NATIONS UNIES : "Ne nous résignons pas à la fracture du monde", a lancé mardi Emmanuel Macron à l'ONU en exhortant les dirigeants du monde entier à rejeter "le nouvel ordre" de division que cherche à imposer la Russie "impérialiste" avec la guerre en Ukraine.
Dans un plaidoyer parfois enflammé, tranchant avec le ton posé des discours à l'Assemblée générale des Nations unies, le président français a appelé à inventer de "nouvelles coopérations" pour relever les défis qui se posent au monde, des conflits au dérèglement climatique en passant par les pandémies.
"La situation de notre planète accroît nos exigences", a-t-il déclaré, en souhaitant "un sursaut collectif" pour "bâtir un nouveau contrat entre le nord et le sud".
Cet impératif est rendu d'autant plus urgent par la guerre en Ukraine initiée par la Russie et son président Vladimir Poutine. "Nous avons tous un rôle pour y mettre un terme, car nous en payons tous le prix", a-t-il affirmé.
«Âge des impérialismes»
"Ce à quoi nous assistons depuis le 24 février est un retour à l'âge des impérialismes et des colonies", a martelé Emmanuel Macron.
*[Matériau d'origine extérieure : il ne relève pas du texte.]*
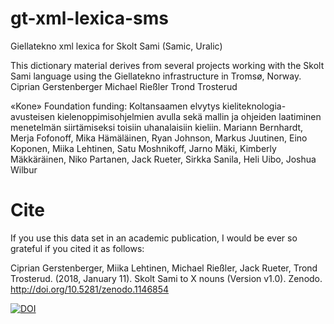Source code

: # gt-xml-lexica-sms
Giellatekno xml lexica for Skolt Sami (Samic, Uralic)

This dictionary material derives from several projects working with the Skolt Sami language using the Giellatekno infrastructure in Tromsø, Norway.
Ciprian Gerstenberger
Michael Rießler
Trond Trosterud

«Kone» Foundation funding: Koltansaamen elvytys kieliteknologia-avusteisen kielenoppimisohjelmien avulla sekä mallin ja ohjeiden laatiminen menetelmän siirtämiseksi toisiin uhanalaisiin kieliin.
Mariann Bernhardt, Merja Fofonoff, Mika Hämäläinen, Ryan Johnson, Markus Juutinen, Eino Koponen, Miika Lehtinen, Satu Moshnikoff, Jarno Mäki, Kimberly Mäkkäräinen, Niko Partanen, Jack Rueter, Sirkka Sanila, Heli Uibo, Joshua Wilbur

# Cite
If you use this data set in an academic publication, I would be ever so grateful if you cited it as follows:

Ciprian Gerstenberger, Miika Lehtinen, Michael Rießler, Jack Rueter, Trond Trosterud. (2018, January 11). Skolt Sami to X nouns (Version v1.0). Zenodo. http://doi.org/10.5281/zenodo.1146854

[![DOI](https://zenodo.org/badge/DOI/10.5281/zenodo.1146854.svg)](https://doi.org/10.5281/zenodo.1146854)
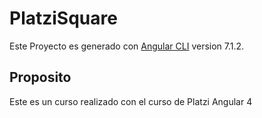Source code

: # PlatziSquare

Este Proyecto es generado con  [Angular CLI](https://github.com/angular/angular-cli) version 7.1.2.

## Proposito

Este es un curso realizado con el curso de Platzi Angular 4
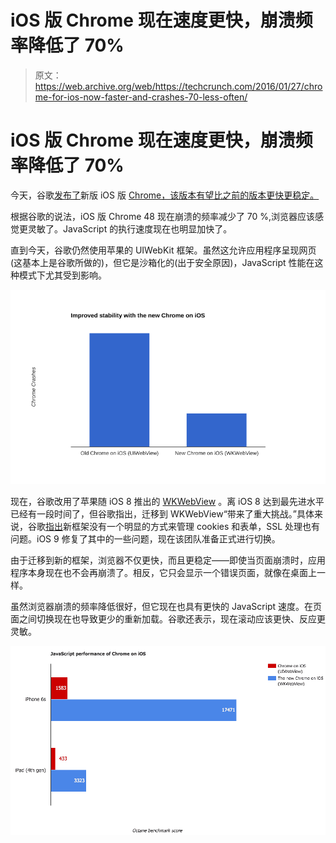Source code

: # iOS 版 Chrome 现在速度更快，崩溃频率降低了 70% 

> 原文：<https://web.archive.org/web/https://techcrunch.com/2016/01/27/chrome-for-ios-now-faster-and-crashes-70-less-often/>

# iOS 版 Chrome 现在速度更快，崩溃频率降低了 70%

今天，谷歌[发布了](https://web.archive.org/web/20230130231209/http://chrome.blogspot.com/2016/01/new-year-new-chrome.html)新版 iOS 版 [Chrome，该版本有望比之前的版本更快更稳定。](https://web.archive.org/web/20230130231209/https://goo.gl/a0K8IR)

根据谷歌的说法，iOS 版 Chrome 48 现在崩溃的频率减少了 70 %,浏览器应该感觉更灵敏了。JavaScript 的执行速度现在也明显加快了。

直到今天，谷歌仍然使用苹果的 UIWebKit 框架。虽然这允许应用程序呈现网页(这基本上是谷歌所做的)，但它是沙箱化的(出于安全原因)，JavaScript 性能在这种模式下尤其受到影响。

[![png;base645cbfb54d8caf289e](img/dcd94cc9f22b14f5e58ea368e921c0e5.png)](https://web.archive.org/web/20230130231209/https://techcrunch.com/wp-content/uploads/2016/01/pngbase645cbfb54d8caf289e.png)

现在，谷歌改用了苹果随 iOS 8 推出的 [WKWebView](https://web.archive.org/web/20230130231209/https://developer.apple.com/library/ios/documentation/WebKit/Reference/WKWebView_Ref/) 。离 iOS 8 达到最先进水平已经有一段时间了，但谷歌指出，迁移到 WKWebView“带来了重大挑战。”具体来说，谷歌[指出](https://web.archive.org/web/20230130231209/https://code.google.com/p/chromium/issues/detail?id=423444)新框架没有一个明显的方式来管理 cookies 和表单，SSL 处理也有问题。iOS 9 修复了其中的一些问题，现在该团队准备正式进行切换。

由于迁移到新的框架，浏览器不仅更快，而且更稳定——即使当页面崩溃时，应用程序本身现在也不会再崩溃了。相反，它只会显示一个错误页面，就像在桌面上一样。

虽然浏览器崩溃的频率降低很好，但它现在也具有更快的 JavaScript 速度。在页面之间切换现在也导致更少的重新加载。谷歌还表示，现在滚动应该更快、反应更灵敏。

[![Screen Shot 2016-01-21 at 10.51.51 AM](img/de72a560b0727a58da0a19c575e2f895.png)](https://web.archive.org/web/20230130231209/https://techcrunch.com/wp-content/uploads/2016/01/screen-shot-2016-01-21-at-10-51-51-am.png)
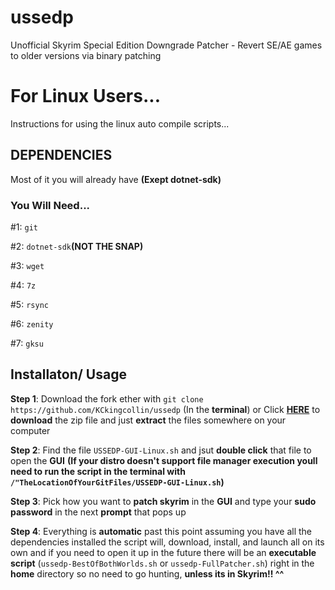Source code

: # ussedp
Unofficial Skyrim Special Edition Downgrade Patcher - Revert SE/AE games to older versions via binary patching

# For Linux Users...

Instructions for using the linux auto compile scripts...

## **DEPENDENCIES**

Most of it you will already have **(Exept dotnet-sdk)**

### **You Will Need...**

#1: `git`

#2: `dotnet-sdk`**(NOT THE SNAP)**

#3: `wget`

#4: `7z`

#5: `rsync`

#6: `zenity`

#7: `gksu`

## **Installaton/ Usage**

**Step 1**: Download the fork ether with `git clone https://github.com/KCkingcollin/ussedp` (In the **terminal**) or Click [**HERE**](https://github.com/KCkingcollin/ussedp/archive/refs/heads/linux-main.zip) to **download** the zip file and just **extract** the files somewhere on your computer

**Step 2**: Find the file `USSEDP-GUI-Linux.sh` and jsut **double click** that file to open the **GUI** **(If your distro doesn't support file manager execution youll need to run the script in the terminal with `/"TheLocationOfYourGitFiles/USSEDP-GUI-Linux.sh`)**

**Step 3**: Pick how you want to **patch skyrim** in the **GUI** and type your **sudo password** in the next **prompt** that pops up

**Step 4**: Everything is **automatic** past this point assuming you have all the dependencies installed the script will, download, install, and launch all on its own and if you need to open it up in the future there will be an **executable script** (`ussedp-BestOfBothWorlds.sh` or `ussedp-FullPatcher.sh`) right in the **home** directory so no need to go hunting, **unless its in Skyrim!! ^^**
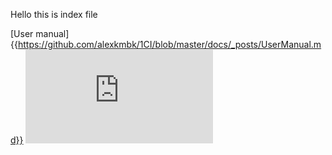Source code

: Hello this is index file

[User manual]{{https://github.com/alexkmbk/1CI/blob/master/docs/_posts/UserManual.md}}
![User manual](https://github.com/alexkmbk/1CI/blob/master/docs/_posts/UserManual.md)
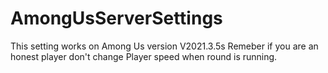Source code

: # AmongUsServerSettings
This setting works on Among Us version V2021.3.5s
Remeber if you are an honest player don't change Player speed when round is running.
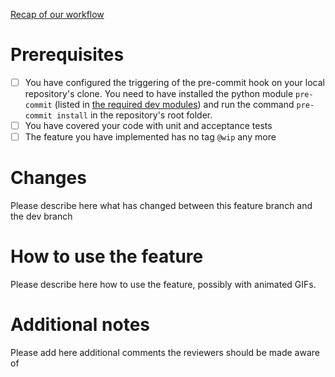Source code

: [Recap of our workflow](https://softozor.github.io/github_workflow.html)

# Prerequisites

- [ ] You have configured the triggering of the pre-commit hook on your local repository's clone. You need to have installed the python module `pre-commit` (listed in [the required dev modules](requirements-dev.txt)) and run the command `pre-commit install` in the repository's root folder.
- [ ] You have covered your code with unit and acceptance tests
- [ ] The feature you have implemented has no tag `@wip` any more

# Changes

Please describe here what has changed between this feature branch and the dev branch

# How to use the feature

Please describe here how to use the feature, possibly with animated GIFs.

# Additional notes

Please add here additional comments the reviewers should be made aware of
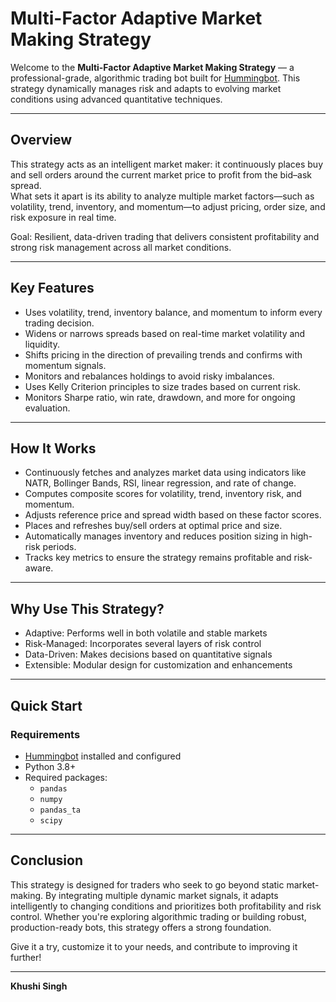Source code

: # Multi-Factor Adaptive Market Making Strategy

Welcome to the **Multi-Factor Adaptive Market Making Strategy** — a professional-grade, algorithmic trading bot built for [Hummingbot](https://hummingbot.org). This strategy dynamically manages risk and adapts to evolving market conditions using advanced quantitative techniques.

---

## Overview

This strategy acts as an intelligent market maker: it continuously places buy and sell orders around the current market price to profit from the bid–ask spread.  
What sets it apart is its ability to analyze multiple market factors—such as volatility, trend, inventory, and momentum—to adjust pricing, order size, and risk exposure in real time.

Goal: Resilient, data-driven trading that delivers consistent profitability and strong risk management across all market conditions.

---

## Key Features

- Uses volatility, trend, inventory balance, and momentum to inform every trading decision.
- Widens or narrows spreads based on real-time market volatility and liquidity.
- Shifts pricing in the direction of prevailing trends and confirms with momentum signals.
- Monitors and rebalances holdings to avoid risky imbalances.
- Uses Kelly Criterion principles to size trades based on current risk.
- Monitors Sharpe ratio, win rate, drawdown, and more for ongoing evaluation.

---

## How It Works

- Continuously fetches and analyzes market data using indicators like NATR, Bollinger Bands, RSI, linear regression, and rate of change.
- Computes composite scores for volatility, trend, inventory risk, and momentum.
- Adjusts reference price and spread width based on these factor scores.
- Places and refreshes buy/sell orders at optimal price and size.
- Automatically manages inventory and reduces position sizing in high-risk periods.
- Tracks key metrics to ensure the strategy remains profitable and risk-aware.

---

## Why Use This Strategy?

- Adaptive: Performs well in both volatile and stable markets  
- Risk-Managed: Incorporates several layers of risk control  
- Data-Driven: Makes decisions based on quantitative signals  
- Extensible: Modular design for customization and enhancements  

---

## Quick Start

### Requirements

- [Hummingbot](https://hummingbot.org) installed and configured  
- Python 3.8+  
- Required packages:
  - `pandas`
  - `numpy`
  - `pandas_ta`
  - `scipy`

---

## Conclusion

This strategy is designed for traders who seek to go beyond static market-making. By integrating multiple dynamic market signals, it adapts intelligently to changing conditions and prioritizes both profitability and risk control. Whether you're exploring algorithmic trading or building robust, production-ready bots, this strategy offers a strong foundation.

Give it a try, customize it to your needs, and contribute to improving it further!

---

**Khushi Singh** 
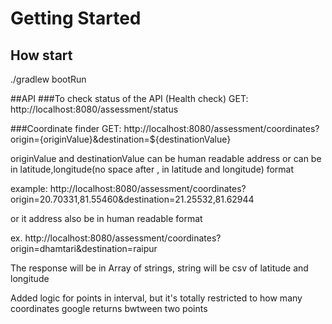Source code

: # Getting Started

## How start
./gradlew bootRun

##API
###To check status of the API (Health check)
GET: http://localhost:8080/assessment/status

###Coordinate finder
GET: http://localhost:8080/assessment/coordinates?origin={originValue}&destination=${destinationValue}

originValue and destinationValue can be human readable address or can be in latitude,longitude(no space after , in latitude and longitude) format

example: http://localhost:8080/assessment/coordinates?origin=20.70331,81.55460&destination=21.25532,81.62944

or it address also be in human readable format

ex. http://localhost:8080/assessment/coordinates?origin=dhamtari&destination=raipur

The response will be in Array of strings, string will be csv of latitude and longitude

Added logic for points in interval, but it's totally restricted to how many coordinates google returns bwtween two points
Or "qui est hégémonique aujourd'hui si ce n'est la Russie?".
Le chef de l'État cherche ainsi à démonter l'idée que la guerre en Ukraine est un conflit régional résultant de l'opposition entre les Occidentaux et la Russie et, au-delà, le reste du monde. De ce fait, de nombreuses capitales, en Afrique, en Asie ou au Moyen-Orient, refusent de condamner Moscou.
"L'impérialisme contemporain n'est pas européen ou occidental et prend la forme d'une invasion territoriale adossée à une guerre hybride mondialisée qui utilise le prix de l'énergie, la sécurité alimentaire, la sûreté nucléaire, l'accès à l'information et les mouvements de population comme des armes de division et de destruction", a dénoncé Emmanuel Macron.
«Cynisme»
Face à cela, les pays "qui se taisent aujourd'hui servent malgré eux, ou secrètement, avec une certaine complicité, la cause d'un nouvel impérialisme, d'un cynisme contemporain qui désagrège notre ordre international sans lequel la paix n'est possible", selon lui.
A plus long terme, Emmanuel Macron prévient que cette "tentative de partition du monde (...) renforce la tension entre les États-Unis et la Chine", notamment dans la zone indo-pacifique, l'une des priorités stratégiques de la France.
Ces derniers mois, le président français a régulièrement tancé les pays restés neutres, notamment lors d'une visite en juillet au Cameroun où il avait dénoncé le silence face à la "présence hybride" de la Russie en Afrique, notamment au Mali.
Il devait de nouveau porter ce message au cours d'un dîner auquel étaient conviés mardi à New York les présidents ivoirien, colombien, argentin et des ministres indien, indonésien ou égyptien.
Intervenant à l'ONU, le président sénégalais Macky Sall a affirmé que l'Afrique avait "assez subi le fardeau de l'Histoire" et ne voulait pas être "le foyer d'une nouvelle Guerre froide" entre la Russie et les pays occidentaux.
Absent à New York, Vladimir Poutine a par ailleurs de nouveau accusé mardi l'UE de bloquer, avec ses sanctions, le don de 300.000 tonnes d'engrais russes aux pays qui en ont le plus besoin. "Le comble du cynisme", a-t-il dénoncé en recevant des diplomates à Moscou.
L'UE a affirmé à plusieurs reprises que ses sanctions ne concernaient ni les engrais ni les céréales russes.
De son côté, Emmanuel Macron a de nouveau défendu le programme Farm, "qui permet d'approvisionner les pays vulnérables à bas prix", et annoncé que la France allait financer "l'évacuation du blé ukrainien à destination de la Somalie", dont une partie de la population souffre de famine, en soutien au Programme alimentaire mondial (PAM).